Both companies operate within the hard disk drive (HDD) market, where they maintain commanding positions. Western Digital manufactures data storage devices, systems, and solutions serving both corporate and consumer segments. Its portfolio includes the Western Digital, G-Technology, SanDisk, Upthere, and WD brands. Seagate competes in similar territory, and together these two firms essentially define the HDD sector.

Interestingly, the sixth-place finisher brought geographic diversity to the tech contingent: Mobile TeleSystems (MTS), Russia’s premier telecommunications operator and digital services provider. The company’s 61.2% 2019 return reflected sector strength, though its 8.7% dividend yield—substantially higher than peers—came with corresponding risk. MTS investors seeking generous current income must accept volatility; the stock’s decade-long 2010-2019 return of just 1.9% underscores this tension between annual payouts and long-term appreciation.

Energy Infrastructure: Pipeline Growth and MLPs

The rising energy prices that characterized much of 2019 benefited two infrastructure-focused energy plays that made this year’s top dividend stocks list.

TC Energy (ranked seventh, up 56.3%) operates an extensive network of natural gas and crude oil pipelines, storage facilities, and nuclear power generation across Canada, the United States, and Mexico. The company has demonstrated commitment to shareholders through nineteen consecutive years of dividend increases—a track record suggesting management confidence in its cash generation capabilities.

Phillips 66 Partners rounds out the energy contingent at number eight with a 56.2% return. This is a master limited partnership (MLP) structure formed by Phillips 66 specifically to “own, operate, develop, and acquire primarily fee-based crude oil, refined petroleum product and natural gas liquids pipelines and terminals and other transportation and midstream assets.” The MLP structure attracts income-focused investors, and its 5.6% dividend yield reflects the stable, fee-based revenue model underlying these energy infrastructure assets.

The Utility Sector’s Steady Dividend Performers

Rounding out the top ten are two representatives from the utility sector—a category synonymous with dividend investing for many investors. Utilities as a group overwhelmingly distribute earnings to shareholders, making them natural homes for yield seekers.

The Southern Company, positioned ninth with a 51.7% return, represents one of America’s five largest utilities by market capitalization. This sprawling enterprise operates electric utilities across three southern states, natural gas utilities in four states, a wholesale power generation subsidiary, distributed energy infrastructure, fiber optics networks, and telecommunications services. Like TC Energy, Southern Company has raised its dividend for nineteen consecutive years, signaling management’s confidence in future cash flows.
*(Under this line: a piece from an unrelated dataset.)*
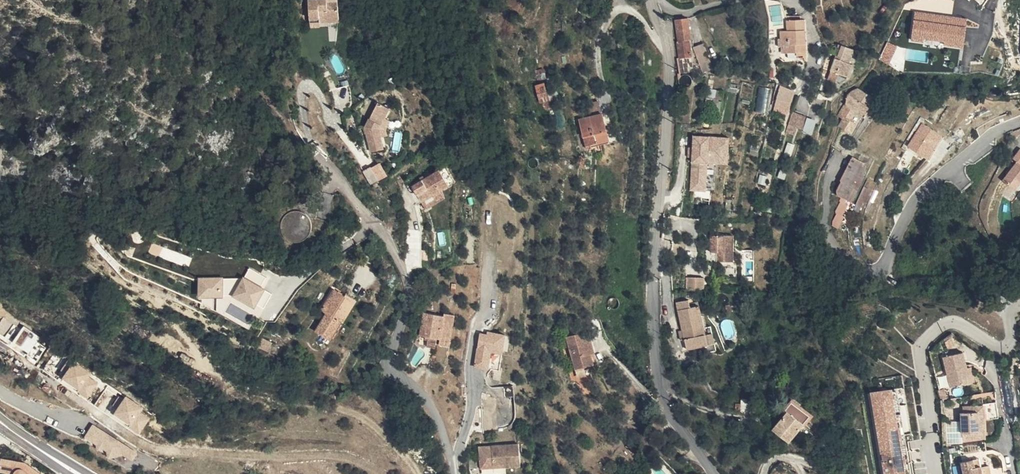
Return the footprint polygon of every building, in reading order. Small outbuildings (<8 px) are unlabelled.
[(319,19),(319,23),(320,23),(339,22),(338,2),(327,3),(327,0),(313,0),(308,0),(309,19),(319,19)] [(770,24),(782,23),(780,0),(768,1),(770,24)] [(963,46),(967,17),(913,11),(910,40),(963,46)] [(699,39),(704,39),(705,39),(704,18),(702,18),(692,19),(693,39),(691,39),(692,47),(700,47),(699,39)] [(320,23),(319,23),(319,19),(309,19),(310,28),(320,27),(320,23)] [(814,21),(801,21),(802,31),(795,31),(795,39),(803,39),(803,46),(798,46),(798,54),(811,54),(811,57),(820,56),(818,21),(814,21)] [(706,72),(704,39),(699,39),(700,47),(692,47),(692,57),(691,57),(692,72),(702,72),(706,72)] [(713,71),(724,69),(718,44),(707,47),(713,71)] [(866,57),(870,49),(857,46),(854,52),(866,57)] [(863,64),(866,57),(854,52),(852,58),(850,58),(849,59),(863,64)] [(845,72),(862,79),(867,66),(863,64),(849,59),(845,72)] [(911,76),(904,71),(903,71),(896,82),(900,85),(903,87),(911,76)] [(695,75),(694,76),(693,77),(693,84),(694,85),(696,86),(697,86),(699,86),(700,86),(702,85),(703,84),(704,83),(704,81),(704,79),(703,78),(702,77),(701,76),(700,75),(698,75),(697,75),(695,75)] [(544,82),(534,85),(539,104),(549,101),(544,82)] [(892,98),(876,87),(869,92),(887,105),(892,98)] [(735,90),(724,89),(719,89),(714,122),(730,122),(735,90)] [(859,115),(861,116),(862,115),(869,105),(881,114),(887,105),(869,92),(855,112),(859,115)] [(800,109),(803,98),(791,95),(788,106),(800,109)] [(384,150),(380,138),(378,130),(384,119),(388,109),(376,103),(365,128),(371,153),(384,150)] [(599,103),(586,106),(589,118),(602,115),(599,103)] [(800,121),(802,121),(809,123),(815,125),(818,113),(803,109),(800,121)] [(603,115),(602,115),(589,118),(596,145),(609,142),(603,115)] [(862,115),(861,116),(859,115),(855,122),(868,131),(874,123),(862,115)] [(596,145),(589,118),(579,121),(586,147),(596,145)] [(387,137),(385,132),(390,122),(384,119),(378,130),(380,138),(387,137)] [(806,131),(809,123),(802,121),(799,129),(806,131)] [(921,123),(906,147),(928,161),(943,136),(921,123)] [(718,138),(708,138),(693,138),(693,193),(708,193),(708,164),(718,164),(721,164),(721,153),(729,153),(729,138),(718,138)] [(879,161),(868,153),(854,175),(856,177),(851,183),(851,190),(856,192),(853,195),(857,198),(859,195),(863,197),(876,176),(872,173),(879,161)] [(1015,191),(1019,185),(1019,153),(1000,180),(1015,191)] [(718,164),(708,164),(708,193),(718,193),(718,164)] [(378,168),(372,171),(379,182),(385,179),(381,172),(378,168)] [(371,169),(364,174),(372,187),(379,182),(372,171),(371,169)] [(441,194),(452,187),(454,182),(446,169),(412,190),(422,206),(441,194)] [(422,206),(423,209),(443,196),(441,194),(422,206)] [(443,196),(423,209),(426,212),(445,200),(443,196)] [(306,206),(308,207),(309,208),(317,209),(318,199),(302,198),(302,204),(304,205),(306,206)] [(847,208),(853,212),(859,204),(853,199),(847,208)] [(312,212),(310,210),(309,208),(308,207),(306,206),(304,205),(302,204),(299,203),(296,203),(294,204),(291,205),(289,206),(287,208),(286,210),(284,212),(283,214),(283,217),(283,218),(283,221),(284,223),(285,226),(286,228),(288,229),(290,231),(292,232),(295,233),(297,233),(300,233),(302,232),(305,232),(307,230),(309,229),(310,227),(311,224),(312,222),(313,220),(313,217),(312,215),(312,212)] [(709,253),(716,253),(716,263),(731,263),(731,237),(709,236),(709,253)] [(152,244),(149,253),(188,267),(192,258),(152,244)] [(244,271),(201,272),(202,291),(236,290),(268,306),(277,287),(244,271)] [(702,279),(685,278),(684,292),(701,293),(702,279)] [(343,316),(344,316),(356,297),(346,291),(336,284),(323,305),(328,308),(317,326),(332,335),(343,316)] [(346,291),(356,297),(358,294),(348,288),(346,291)] [(679,329),(681,329),(683,338),(681,339),(683,350),(711,345),(708,327),(701,328),(696,307),(691,308),(688,308),(686,300),(674,303),(679,329)] [(430,332),(439,333),(442,333),(441,339),(452,340),(455,308),(445,307),(445,309),(425,307),(422,331),(430,332)] [(507,330),(490,327),(489,329),(488,333),(482,332),(476,361),(490,364),(493,346),(504,348),(507,330)] [(12,342),(29,354),(38,341),(21,329),(12,342)] [(439,333),(430,332),(429,340),(438,341),(439,333)] [(603,355),(607,354),(602,336),(592,339),(591,334),(585,335),(587,356),(591,369),(606,365),(603,355)] [(578,337),(587,370),(591,369),(587,356),(585,335),(578,337)] [(490,364),(501,366),(504,348),(493,346),(490,364)] [(975,385),(971,368),(969,355),(948,359),(955,389),(975,385)] [(73,361),(61,381),(88,399),(98,383),(87,376),(90,372),(73,361)] [(525,384),(515,384),(516,395),(526,395),(525,384)] [(869,392),(882,473),(906,473),(892,389),(869,392)] [(150,418),(141,412),(143,408),(125,396),(112,416),(140,434),(150,418)] [(821,418),(801,404),(795,413),(797,414),(785,433),(802,445),(821,418)] [(983,409),(983,411),(983,425),(1001,423),(1000,422),(998,407),(983,409)] [(964,417),(977,416),(978,437),(961,437),(961,443),(983,442),(983,425),(983,411),(964,411),(964,417)] [(961,417),(961,418),(961,425),(961,437),(978,437),(977,416),(964,417),(961,417)] [(135,456),(139,450),(96,423),(87,437),(111,452),(127,451),(135,456)] [(961,443),(961,437),(961,425),(956,425),(946,425),(946,446),(961,446),(961,443)] [(504,464),(515,463),(516,466),(532,464),(530,442),(490,445),(491,456),(503,456),(504,464)] [(147,459),(161,467),(164,463),(165,460),(154,455),(153,457),(149,455),(147,459)] [(491,456),(492,467),(516,466),(515,463),(504,464),(503,456),(491,456)] [(11,458),(9,473),(14,473),(52,473),(34,461),(11,458)] [(988,469),(982,464),(980,467),(977,465),(978,473),(982,472),(983,473),(989,473),(988,469)] [(960,473),(972,473),(971,466),(959,468),(960,473)]
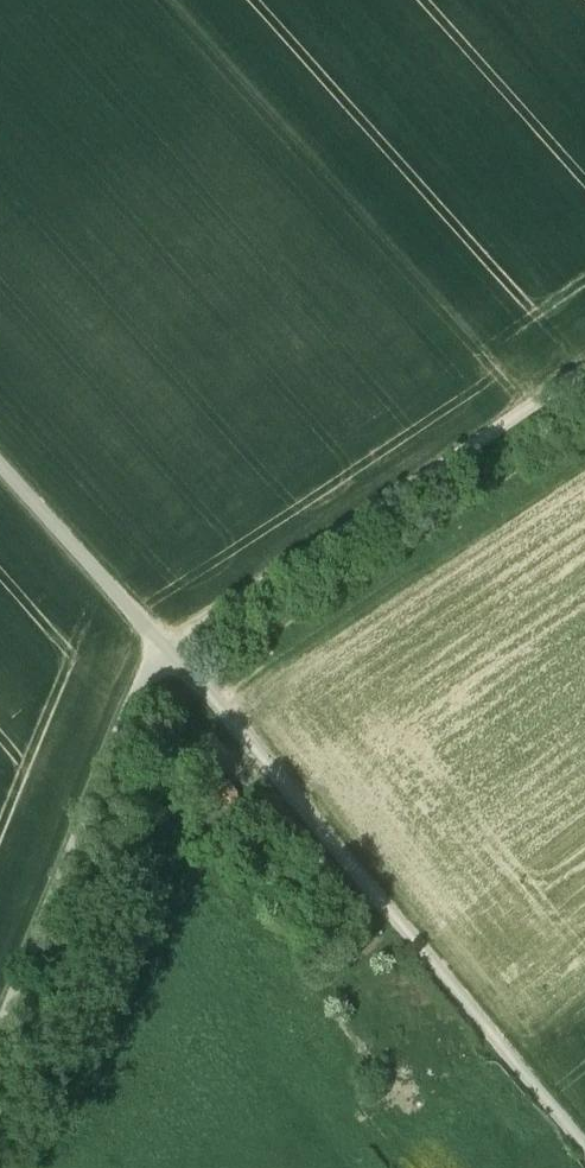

Brookfield Infrastructure Partners (tenth position, 51.4% return) operates globally as one of the world’s largest owners and operators of critical infrastructure networks. These assets “facilitate the movement and storage of energy, water, freight, passengers and data”—essential services with stable, long-term demand characteristics. Brookfield has increased its dividend for twelve consecutive years, though its shorter track record still demonstrates serious commitment to shareholder returns.

Key Takeaways for Dividend Investors

The composition of 2019’s top dividend stocks reveals several patterns worth considering. The year’s market conditions favored sectors with strong asset bases and growing revenues—investment management, energy infrastructure, and utilities. These weren’t speculative bets but established franchises with pricing power. Meanwhile, the diversity across these sectors—from telecom to storage to energy—suggests that dividend investing offers sector diversification opportunities beyond the conventional utility focus.

For investors building dividend portfolios, examining what made these top dividend stocks succeed in 2019 provides a useful reference point. The combination of stable cash generation, strategic positioning in their respective industries, and management teams committed to consistent dividend growth created the conditions for exceptional returns that year.